Day 35 - Saturday 6th May - Qufu fo Tai'an

Our group met at 0745 to go to the Confucian morning exercises. Lonely Plant describes it as a raucous din. The summary was apt.

Confucius lived in the 5th century BC. He was a student of Lao, who was the founder of the Taoist religion. Confucius (this was his Latin name, his Chinese name was Kong) developed these ideas into his own philosophy which he taught in Qufu to the children of the poor. His descendants (oldest son) lived in the family compound until 1949 when they scarpered to Taiwan with Chang Ki Shek and the Nationalists. The main branch of the Confucius family still lives there.

The temple compound contains no relics of when Confucius taught there. Instead temples and stele were added in later times by Emperors to show their respect. There is even one built by Ghingis Khan. The place faced significant destruction during the Cultural Revolution of the 60s, rebuilt during the 80s, rehabilitated in the National psyche in the 90s and a significant tourist attraction for the Chinese post 2000.

After our tour we headed off for Tai’an located at the foot of Taishan, a mountain of significant religious importance. Although the mountains dominate the local landscape, it was not until we were a few kilometres away that we could actually see their faint outline such was the dust and smog.

From its base to its summit are a series of temples. The committed can climb the path and pay their respects to show devotion at each of the temples on the climb. There is in fact very little path, rather there are 7000 steps to the summit. We just climbed the lower 4000 to the base of the gondola which will whisk you up to the summit and the final temple where Confucius is said to have prayed.

The temples are a mixture of Taoist, Confucian and Buddhist.

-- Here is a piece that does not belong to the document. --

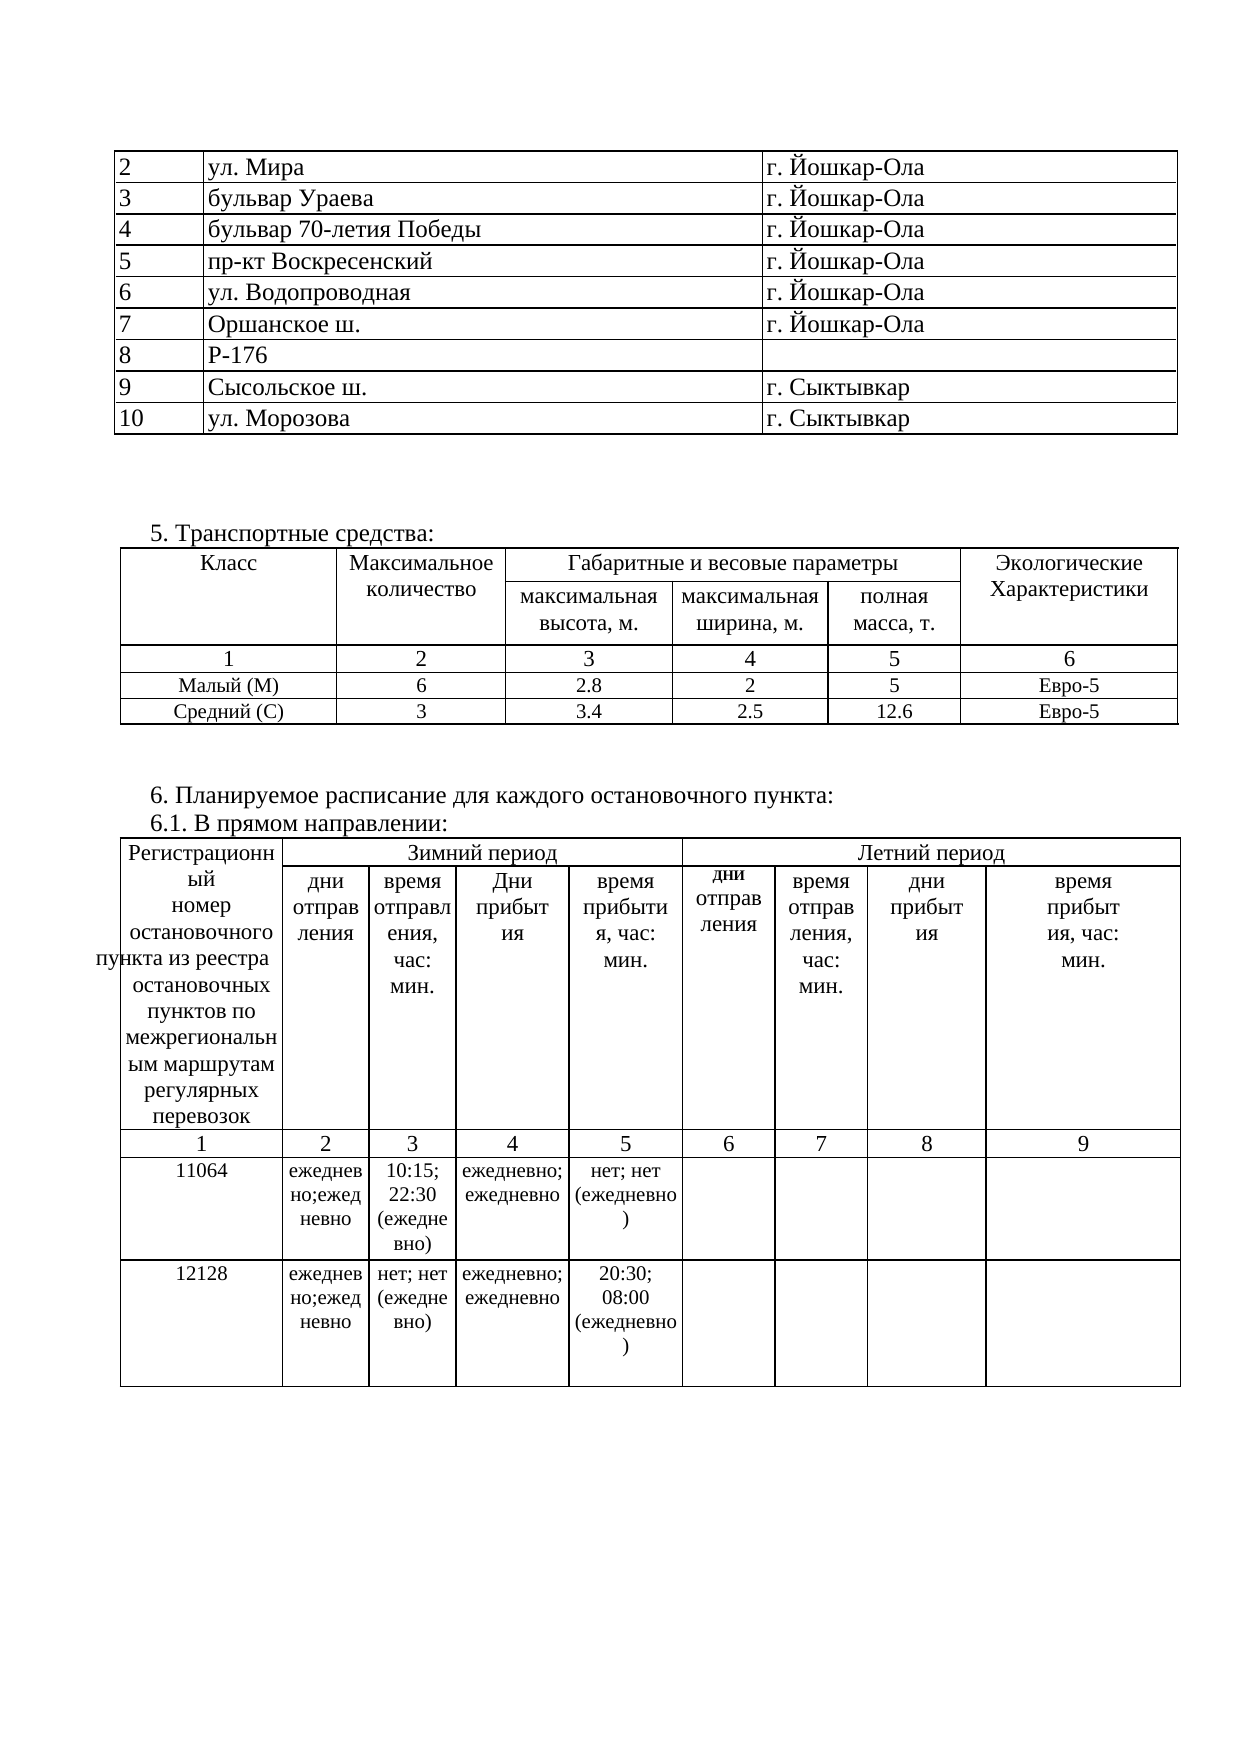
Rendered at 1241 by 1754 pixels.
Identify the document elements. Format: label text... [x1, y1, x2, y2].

And at times its difficult to work out whether they are Confucian or Buddhist as the images seem to contain a mixture of both elements.

Its obviously a popular past time to climb the mountain and these days it seems to be the duty of every member of the Chinese population, although very few seem to be devout. They seemto be there for the journey rather than spending any time praying, although we came across a few who had not only climbed, but were then descending backwards (ie still facing up hill). By the expressions on the faces of those who reached the Temple of Heaven (where the gondola started), the general population could do with some more stair climbing exercises. Surprisingly today there were no high heels and Sunday best dresses, maybe that's just a May Day thing.

As is usual at all these tourist spots there is no shortage of food, drink and souvenirs to be purchased along the way. Cold water, Coke, beer, cucumbers and watermelon, bells and medals to say you have made it up the Stairway to Heaven. The pace of the climb was slow as you wove through the grimacing crowds hauling their unfit bodies to the top.

Although the levels of pollution had thinned somewhat by the time we reached the base of the gondola, we decided that the climb was the main part of the exercise and that as the gondola was closing in 45 minutes, we would save the $40 return trip.

I think I have mentioned previously the cost of visiting tourist attractions in China. At this location we paid CHY60 (AUD12) park entry (this was half price because of our advanced age). Once you got to the Temple of Heaven, you could walk back down or take the bus CHY35 (AUD7 – no discount for the aged). And you also had the option of the gondola for another CHY100 (AUD20 – no discount for the aged) each way. Plus the cost of parking (usually CHY10 -15 if available) and what you spent on food and drink on the way up (prices inflate the higher you climb).

The practise of entry fee plus an add on bus ride to actually get to the attraction is par for the course. I am not sure how the rural population or factory workers manage to afford these.

By contrast, the local bus from the foot of Taishan back to our hotel cost CHY2 (40 cents). The hotel was big, modern, with acres of car park and miles from the centre of town. It seemed as though we were the only ones there. Getting to it on the bus we passed the usual miles of new town house and apartment developments. It would seem that there can’t be many people in China living in old apartments anymore.

Because we were so far out of town we decided to eat in the hotel restaurant. A simple meal of dumplings and grilled lamb on skewers. The place was deserted except for our group.